We’ve just tested energy monitors in the Which? lab and found Best Buys from just £35. But is this still too much to spend? Is it worth splashing out on these gadgets or are they a waste of time and money?
The most revealing thing we found in our energy monitor tests is just how different each model is.
While some are designed brilliantly and offer a wealth of handy usage data, on one pricey monitor all you could see was your current usage in watts and an estimated annual cost. This was based on keeping all your appliances on all the time – an irrelevant and fairly useless figure if you ask me.
Monitors don’t benefit everyone
So clearly, some energy monitors will be much better at helping you cut your energy bills than others this winter. But are even the very best performers – our Best Buy energy monitors – worth splashing out on?
I think it depends on how much you’ll use one. An energy monitor itself won’t cut your bills – it relies on you using the information it provides to actively change your behaviour.
When we sent monitors to five Which? members to try out, they had varying degrees of success. Some loved the insight into their usage and changed their behaviour significantly, but others reported that they were already doing pretty much all they could to save energy, so the monitor made little impact (read their full verdicts in our energy monitor user reviews).
It takes time to save money
I have to admit to a little inaction when it comes to energy monitors. I tried one out in my old flat and enjoyed running around turning things on and off and watching the figures jump around.

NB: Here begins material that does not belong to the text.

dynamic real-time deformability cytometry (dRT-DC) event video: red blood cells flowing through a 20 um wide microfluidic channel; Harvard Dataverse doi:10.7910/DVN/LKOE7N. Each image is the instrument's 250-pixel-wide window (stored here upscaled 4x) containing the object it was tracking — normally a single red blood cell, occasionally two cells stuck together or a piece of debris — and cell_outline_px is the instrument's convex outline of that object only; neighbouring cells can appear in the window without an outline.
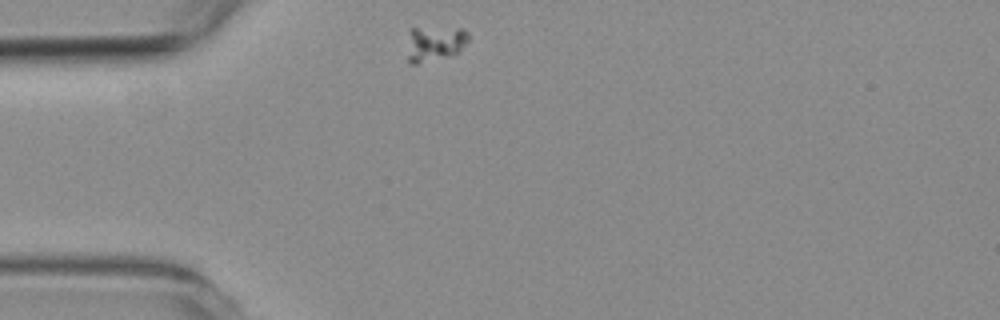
{"species": "common noctule bat (a hibernating species)", "species_latin": "Nyctalus noctula", "temperature_condition": "room temperature", "stored_images_in_passage": 2, "camera_frame_rate_fps": 3000, "um_per_image_px": 0.085, "animal": {"sex": "female", "body_mass_g": 19.3, "forearm_length_mm": 54.1}, "frame": {"image": 1, "passage_image": 1, "time_ms": 0.0, "image_size_px": [1000, 320], "cell_outline_px": [[468, 40], [456, 52], [448, 56], [416, 64], [408, 64], [408, 32], [412, 28], [464, 28], [468, 32]], "centroid_in_image_um": [36.91, 3.68], "position_along_channel_um": 48.1, "area_um2": 12.43}}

And seeing how much energy the oven used certainly made me think twice about slow roasting!
However, I’ve been in my new flat for just over two months now and still haven’t set up the energy monitor. It’s lazy, but finding out that our electricity meter is in our neighbour’s garden just made it seem like too much hassle…

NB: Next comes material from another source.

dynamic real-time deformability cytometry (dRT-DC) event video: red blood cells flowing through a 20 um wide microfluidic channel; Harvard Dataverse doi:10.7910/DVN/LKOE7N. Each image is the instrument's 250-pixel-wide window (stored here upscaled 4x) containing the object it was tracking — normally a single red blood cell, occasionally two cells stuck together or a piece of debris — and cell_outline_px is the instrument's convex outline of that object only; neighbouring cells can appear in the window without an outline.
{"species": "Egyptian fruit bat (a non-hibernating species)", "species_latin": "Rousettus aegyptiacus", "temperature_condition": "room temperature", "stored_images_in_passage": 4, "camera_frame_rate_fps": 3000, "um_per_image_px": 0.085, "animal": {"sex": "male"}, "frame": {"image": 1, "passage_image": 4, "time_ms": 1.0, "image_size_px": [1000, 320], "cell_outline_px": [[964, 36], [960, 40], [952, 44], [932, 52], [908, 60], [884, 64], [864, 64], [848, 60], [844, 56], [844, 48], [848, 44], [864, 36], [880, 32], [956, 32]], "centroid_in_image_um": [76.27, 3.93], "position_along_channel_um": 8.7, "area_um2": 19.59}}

So is my energy monitor saving me nothing at the moment? Well I have kept the knowledge I gained in round one. Once you understand your energy use, all energy-saving actions can be done without an energy monitor, so hopefully my bills aren’t as high as they could be.
And maybe I’ll plug my energy monitor back in one day. I never really got to grips with the historical data, but our testing has made me keen to try again. Perhaps the long-term benefits of energy monitors – such as being able to log and monitor your usage over weeks and months – make them more worthwhile?